To allow a user to view and use EIPs in the CVM console, add the following operations to your policy and associate the policy to the user.

  • AllocateAddresses: Assign address to VPC or CVM.
  • AssociateAddress : Associate an EIP to an instance or a network interface.
  • DescribeAddresses: View the EIPs in the CVM console.
  • DisassociateAddress: Disassociate an EIP from an instance or a network interface.
  • ModifyAddressAttribute: Modify the attributes of EIP.
  • ReleaseAddresses: Terminate the EIP.

The following policy allows users to view EIPs and associate EIPs with instances.
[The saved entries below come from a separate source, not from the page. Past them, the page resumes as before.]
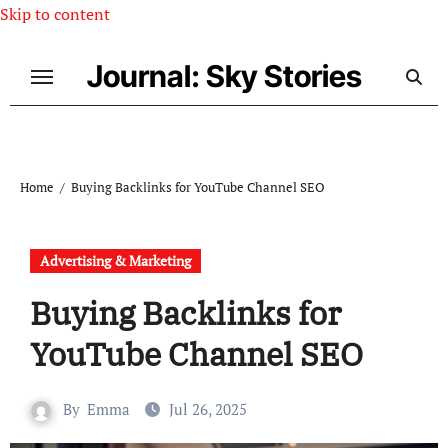
Skip to content
Journal: Sky Stories
Home
Buying Backlinks for YouTube Channel SEO
Advertising & Marketing
Buying Backlinks for
YouTube Channel SEO
By
Emma
Jul 26, 2025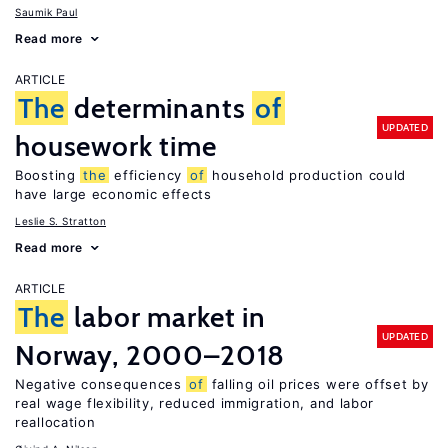
Saumik Paul
Read more
ARTICLE
The
determinants
of
UPDATED
housework time
Boosting
the
efficiency
of
household production could
have large economic effects
Leslie S. Stratton
Read more
ARTICLE
The
labor market in
UPDATED
Norway, 2000–2018
Negative consequences
of
falling oil prices were offset by
real wage flexibility, reduced immigration, and labor
reallocation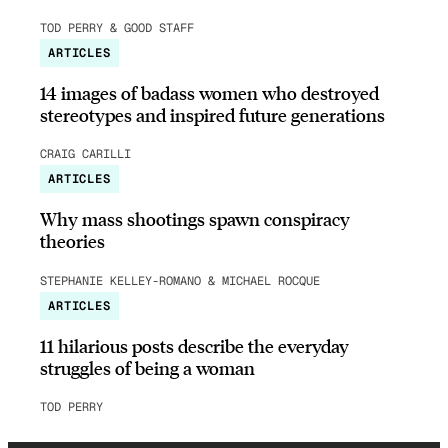
TOD PERRY & GOOD STAFF
ARTICLES
14 images of badass women who destroyed
stereotypes and inspired future generations
CRAIG CARILLI
ARTICLES
Why mass shootings spawn conspiracy
theories
STEPHANIE KELLEY-ROMANO & MICHAEL ROCQUE
ARTICLES
11 hilarious posts describe the everyday
struggles of being a woman
TOD PERRY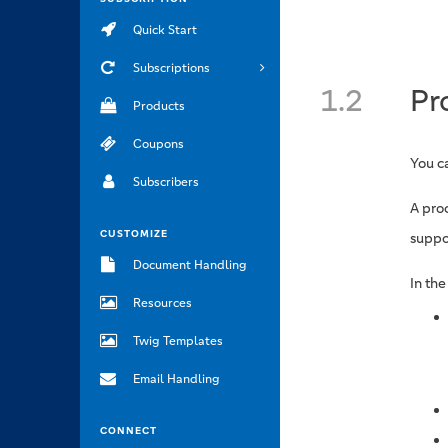
Quick Start
Subscriptions
1.2
Pr
Products
Coupons
You c
Subscribers
A proc
CUSTOMIZE
suppo
Document Handling
In th
Resources
Twig Templates
Email Handling
CONNECT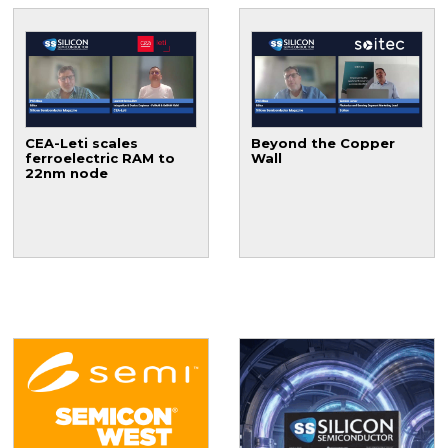
CEA-Leti scales
Beyond the Copper
ferroelectric RAM to
Wall
22nm node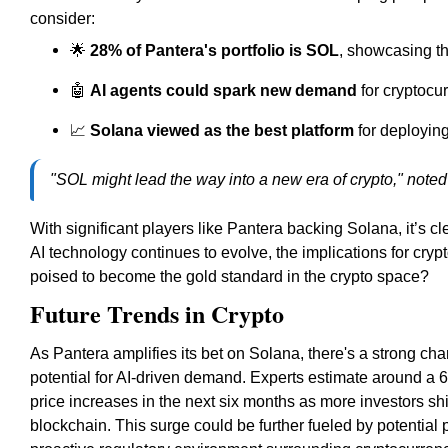
consider:
🌟
28% of Pantera's portfolio is SOL
, showcasing t
🤖
AI agents could spark new demand
for cryptocur
📈
Solana viewed as the best platform
for deploying
"SOL might lead the way into a new era of crypto," noted
With significant players like Pantera backing Solana, it’s cle
AI technology continues to evolve, the implications for cry
poised to become the gold standard in the crypto space?
Future Trends in Crypto
As Pantera amplifies its bet on Solana, there's a strong chan
potential for AI-driven demand. Experts estimate around a 6
price increases in the next six months as more investors shif
blockchain. This surge could be further fueled by potentia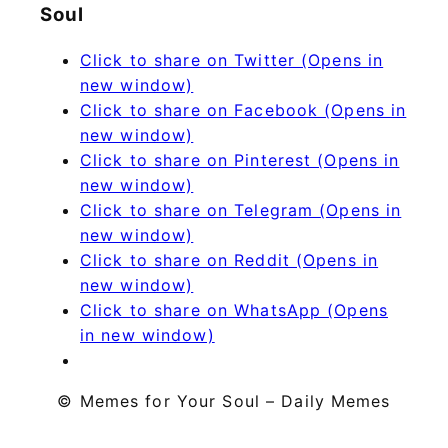
Soul
Click to share on Twitter (Opens in
new window)
Click to share on Facebook (Opens in
new window)
Click to share on Pinterest (Opens in
new window)
Click to share on Telegram (Opens in
new window)
Click to share on Reddit (Opens in
new window)
Click to share on WhatsApp (Opens
in new window)
© Memes for Your Soul – Daily Memes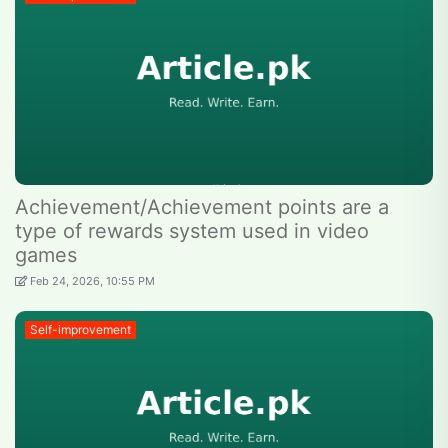
Achievement/Achievement points are a
type of rewards system used in video
games
Feb 24, 2026, 10:55 PM
Self-improvement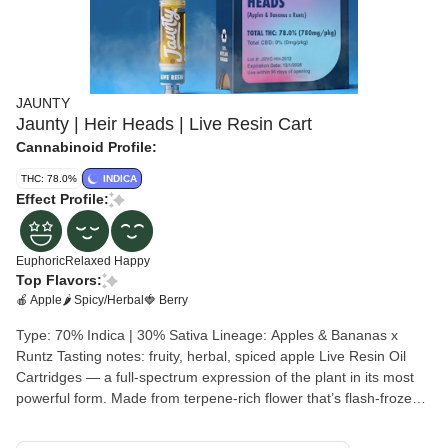
JAUNTY
Jaunty | Heir Heads | Live Resin Cart
Cannabinoid Profile:
THC: 78.0%
INDICA
Effect Profile:
Euphoric
Relaxed
Happy
Top Flavors:
🍎 Apple
🌶 Spicy/Herbal
🍓 Berry
Type: 70% Indica | 30% Sativa Lineage: Apples & Bananas x
Runtz Tasting notes: fruity, herbal, spiced apple Live Resin Oil
Cartridges — a full-spectrum expression of the plant in its most
powerful form. Made from terpene-rich flower that’s flash-frozen
at harvest, our clean BHO extraction unlocks and preserves the
bold aromas, natural cannabinoids, and strain-specific traits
Users cannot modify the attributes of EIPs, disassociate EIPs from instances, or release EIPs.

{
    "version": "2.0",
    "statement": [
        {
            "action": [
                "name/cvm:DescribeAddresses",
                "name/cvm:AllocateAddresses",
                "name/cvm:AssociateAddress"
            ],
            "resource": "*",
            "effect": "allow"
        }
    ]
}

Policy for authorizing users to perform operations on specific CVMs

To authorize a user to perform operations on a specific CVM, associate the following policy to the user.
The following policy authorizes the user to work with a CVM instance (ID: ins-1) in Guangzhou region.

{
    "version": "2.0",
    "statement": [
        {
            "action": "cvm:*",
            "resource": "qcs::cvm:gz::instance/ins-1",
            "effect": "allow"
        }
    ]
}

Policy for authorizing users to perform operations on the CVMs in a specific region

To authorize a user to perform operations on the CVMs in a specific region, associate the following policy to the user.
The following policy authorizes the user to work with CVM instances in Guangzhou region.

{
    "version": "2.0",
    "statement": [
        {
            "action": "cvm:*",
            "resource": "qcs::cvm:gz::*",
            "effect": "allow"
        }
    ]
}

Custom policies

If preset policies cannot meet your requirements, you can create custom policies.
The syntax of custom policies is as follows:

{
    "version": "2.0",
    "statement": [
        {
            "action": [
                "Action"
            ],
            "resource": "Resource",
            "effect": "Effect"
        }
    ]
}

Replace "Action" with the operation to be allowed or denied.
Replace "Resource" with the resources that you want to authorize users to work with.
Replace "Effect" with Allow or Deny.